# REQUEST
Reprint all records below exactly. No images.

# Plain-text engineering files
◇ ◇ ◇ ◇

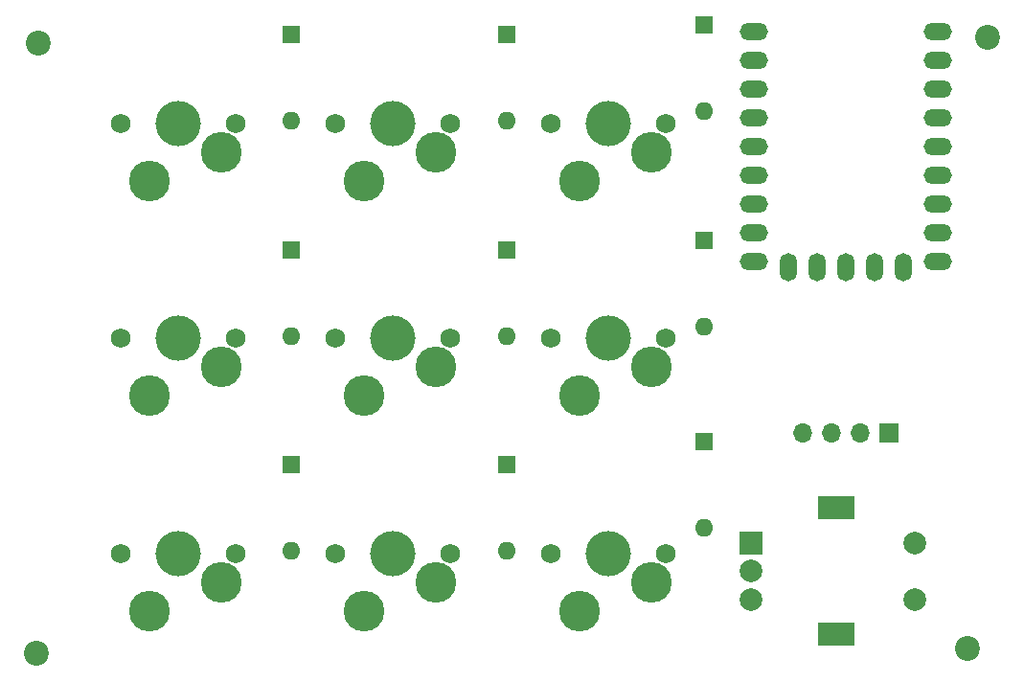
<source format=gts>
G04 #@! TF.GenerationSoftware,KiCad,Pcbnew,8.0.4*
G04 #@! TF.CreationDate,2024-08-26T00:37:18+05:30*
G04 #@! TF.ProjectId,CoryDora,436f7279-446f-4726-912e-6b696361645f,rev?*
G04 #@! TF.SameCoordinates,Original*
G04 #@! TF.FileFunction,Soldermask,Top*
G04 #@! TF.FilePolarity,Negative*
%FSLAX46Y46*%
G04 Gerber Fmt 4.6, Leading zero omitted, Abs format (unit mm)*
G04 Created by KiCad (PCBNEW 8.0.4) date 2024-08-26 00:37:18*
%MOMM*%
%LPD*%
G01*
G04 APERTURE LIST*
%ADD10C,2.200000*%
%ADD11C,1.750000*%
%ADD12C,4.000000*%
%ADD13C,3.600000*%
%ADD14R,2.000000X2.000000*%
%ADD15C,2.000000*%
%ADD16R,3.200000X2.000000*%
%ADD17R,1.700000X1.700000*%
%ADD18O,1.700000X1.700000*%
%ADD19R,1.600000X1.600000*%
%ADD20O,1.600000X1.600000*%
%ADD21O,2.500000X1.500000*%
%ADD22O,1.500000X2.500000*%
G04 APERTURE END LIST*
D10*
X166395400Y-142417262D03*
D11*
X120725000Y-95983262D03*
D12*
X115645000Y-95983262D03*
D11*
X110565000Y-95983262D03*
D13*
X119455000Y-98523262D03*
X113105000Y-101063262D03*
D11*
X139725000Y-95983262D03*
D12*
X134645000Y-95983262D03*
D11*
X129565000Y-95983262D03*
D13*
X138455000Y-98523262D03*
X132105000Y-101063262D03*
D10*
X84150200Y-142849062D03*
D14*
X147293400Y-133083462D03*
D15*
X147293400Y-138083462D03*
X147293400Y-135583462D03*
D16*
X154793400Y-129983462D03*
X154793400Y-141183462D03*
D15*
X161793400Y-138083462D03*
X161793400Y-133083462D03*
D11*
X101725000Y-95983262D03*
D12*
X96645000Y-95983262D03*
D11*
X91565000Y-95983262D03*
D13*
X100455000Y-98523262D03*
X94105000Y-101063262D03*
D10*
X84277200Y-88874062D03*
D11*
X120725000Y-134033262D03*
D12*
X115645000Y-134033262D03*
D11*
X110565000Y-134033262D03*
D13*
X119455000Y-136573262D03*
X113105000Y-139113262D03*
D11*
X101725000Y-114983262D03*
D12*
X96645000Y-114983262D03*
D11*
X91565000Y-114983262D03*
D13*
X100455000Y-117523262D03*
X94105000Y-120063262D03*
D11*
X101725000Y-134033262D03*
D12*
X96645000Y-134033262D03*
D11*
X91565000Y-134033262D03*
D13*
X100455000Y-136573262D03*
X94105000Y-139113262D03*
D11*
X139725000Y-114983262D03*
D12*
X134645000Y-114983262D03*
D11*
X129565000Y-114983262D03*
D13*
X138455000Y-117523262D03*
X132105000Y-120063262D03*
D11*
X139725000Y-134033262D03*
D12*
X134645000Y-134033262D03*
D11*
X129565000Y-134033262D03*
D13*
X138455000Y-136573262D03*
X132105000Y-139113262D03*
D17*
X159445000Y-123383262D03*
D18*
X156905000Y-123383262D03*
X154365000Y-123383262D03*
X151825000Y-123383262D03*
D10*
X168148000Y-88391462D03*
D11*
X120725000Y-114983262D03*
D12*
X115645000Y-114983262D03*
D11*
X110565000Y-114983262D03*
D13*
X119455000Y-117523262D03*
X113105000Y-120063262D03*
D19*
X125645000Y-107173262D03*
D20*
X125645000Y-114793262D03*
D19*
X143125932Y-87312816D03*
D20*
X143125932Y-94932816D03*
D19*
X106645000Y-107173262D03*
D20*
X106645000Y-114793262D03*
D19*
X143125932Y-124122816D03*
D20*
X143125932Y-131742816D03*
D19*
X106645000Y-88173262D03*
D20*
X106645000Y-95793262D03*
D19*
X125645000Y-126173262D03*
D20*
X125645000Y-133793262D03*
D19*
X125645000Y-88173262D03*
D20*
X125645000Y-95793262D03*
D19*
X143125932Y-106312816D03*
D20*
X143125932Y-113932816D03*
D21*
X147525000Y-87887153D03*
X147525000Y-90427153D03*
X147525000Y-92967153D03*
X147525000Y-95507153D03*
X147525000Y-98047153D03*
X147525000Y-100587153D03*
X147525000Y-103127153D03*
X147525000Y-105667153D03*
X147525000Y-108207153D03*
D22*
X150565000Y-108707153D03*
X153105000Y-108707153D03*
X155645000Y-108707153D03*
X158185000Y-108707153D03*
X160725000Y-108707153D03*
D21*
X163765000Y-108207153D03*
X163765000Y-105667153D03*
X163765000Y-103127153D03*
X163765000Y-100587153D03*
X163765000Y-98047153D03*
X163765000Y-95507153D03*
X163765000Y-92967153D03*
X163765000Y-90427153D03*
X163765000Y-87887153D03*
D19*
X106645000Y-126173262D03*
D20*
X106645000Y-133793262D03*
M02*

</source>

◇ ◇ ◇ ◇

# YOUR SOLUTION
<source format=gts>
G04 #@! TF.GenerationSoftware,KiCad,Pcbnew,8.0.4*
G04 #@! TF.CreationDate,2024-08-26T00:37:18+05:30*
G04 #@! TF.ProjectId,CoryDora,436f7279-446f-4726-912e-6b696361645f,rev?*
G04 #@! TF.SameCoordinates,Original*
G04 #@! TF.FileFunction,Soldermask,Top*
G04 #@! TF.FilePolarity,Negative*
%FSLAX46Y46*%
G04 Gerber Fmt 4.6, Leading zero omitted, Abs format (unit mm)*
G04 Created by KiCad (PCBNEW 8.0.4) date 2024-08-26 00:37:18*
%MOMM*%
%LPD*%
G01*
G04 APERTURE LIST*
%ADD10C,2.200000*%
%ADD11C,1.750000*%
%ADD12C,4.000000*%
%ADD13C,3.600000*%
%ADD14R,2.000000X2.000000*%
%ADD15C,2.000000*%
%ADD16R,3.200000X2.000000*%
%ADD17R,1.700000X1.700000*%
%ADD18O,1.700000X1.700000*%
%ADD19R,1.600000X1.600000*%
%ADD20O,1.600000X1.600000*%
%ADD21O,2.500000X1.500000*%
%ADD22O,1.500000X2.500000*%
G04 APERTURE END LIST*
D10*
X166395400Y-142417262D03*
D11*
X120725000Y-95983262D03*
D12*
X115645000Y-95983262D03*
D11*
X110565000Y-95983262D03*
D13*
X119455000Y-98523262D03*
X113105000Y-101063262D03*
D11*
X139725000Y-95983262D03*
D12*
X134645000Y-95983262D03*
D11*
X129565000Y-95983262D03*
D13*
X138455000Y-98523262D03*
X132105000Y-101063262D03*
D10*
X84150200Y-142849062D03*
D14*
X147293400Y-133083462D03*
D15*
X147293400Y-138083462D03*
X147293400Y-135583462D03*
D16*
X154793400Y-129983462D03*
X154793400Y-141183462D03*
D15*
X161793400Y-138083462D03*
X161793400Y-133083462D03*
D11*
X101725000Y-95983262D03*
D12*
X96645000Y-95983262D03*
D11*
X91565000Y-95983262D03*
D13*
X100455000Y-98523262D03*
X94105000Y-101063262D03*
D10*
X84277200Y-88874062D03*
D11*
X120725000Y-134033262D03*
D12*
X115645000Y-134033262D03*
D11*
X110565000Y-134033262D03*
D13*
X119455000Y-136573262D03*
X113105000Y-139113262D03*
D11*
X101725000Y-114983262D03*
D12*
X96645000Y-114983262D03*
D11*
X91565000Y-114983262D03*
D13*
X100455000Y-117523262D03*
X94105000Y-120063262D03*
D11*
X101725000Y-134033262D03*
D12*
X96645000Y-134033262D03*
D11*
X91565000Y-134033262D03*
D13*
X100455000Y-136573262D03*
X94105000Y-139113262D03*
D11*
X139725000Y-114983262D03*
D12*
X134645000Y-114983262D03*
D11*
X129565000Y-114983262D03*
D13*
X138455000Y-117523262D03*
X132105000Y-120063262D03*
D11*
X139725000Y-134033262D03*
D12*
X134645000Y-134033262D03*
D11*
X129565000Y-134033262D03*
D13*
X138455000Y-136573262D03*
X132105000Y-139113262D03*
D17*
X159445000Y-123383262D03*
D18*
X156905000Y-123383262D03*
X154365000Y-123383262D03*
X151825000Y-123383262D03*
D10*
X168148000Y-88391462D03*
D11*
X120725000Y-114983262D03*
D12*
X115645000Y-114983262D03*
D11*
X110565000Y-114983262D03*
D13*
X119455000Y-117523262D03*
X113105000Y-120063262D03*
D19*
X125645000Y-107173262D03*
D20*
X125645000Y-114793262D03*
D19*
X143125932Y-87312816D03*
D20*
X143125932Y-94932816D03*
D19*
X106645000Y-107173262D03*
D20*
X106645000Y-114793262D03*
D19*
X143125932Y-124122816D03*
D20*
X143125932Y-131742816D03*
D19*
X106645000Y-88173262D03*
D20*
X106645000Y-95793262D03*
D19*
X125645000Y-126173262D03*
D20*
X125645000Y-133793262D03*
D19*
X125645000Y-88173262D03*
D20*
X125645000Y-95793262D03*
D19*
X143125932Y-106312816D03*
D20*
X143125932Y-113932816D03*
D21*
X147525000Y-87887153D03*
X147525000Y-90427153D03*
X147525000Y-92967153D03*
X147525000Y-95507153D03*
X147525000Y-98047153D03*
X147525000Y-100587153D03*
X147525000Y-103127153D03*
X147525000Y-105667153D03*
X147525000Y-108207153D03*
D22*
X150565000Y-108707153D03*
X153105000Y-108707153D03*
X155645000Y-108707153D03*
X158185000Y-108707153D03*
X160725000Y-108707153D03*
D21*
X163765000Y-108207153D03*
X163765000Y-105667153D03*
X163765000Y-103127153D03*
X163765000Y-100587153D03*
X163765000Y-98047153D03*
X163765000Y-95507153D03*
X163765000Y-92967153D03*
X163765000Y-90427153D03*
X163765000Y-87887153D03*
D19*
X106645000Y-126173262D03*
D20*
X106645000Y-133793262D03*
M02*

</source>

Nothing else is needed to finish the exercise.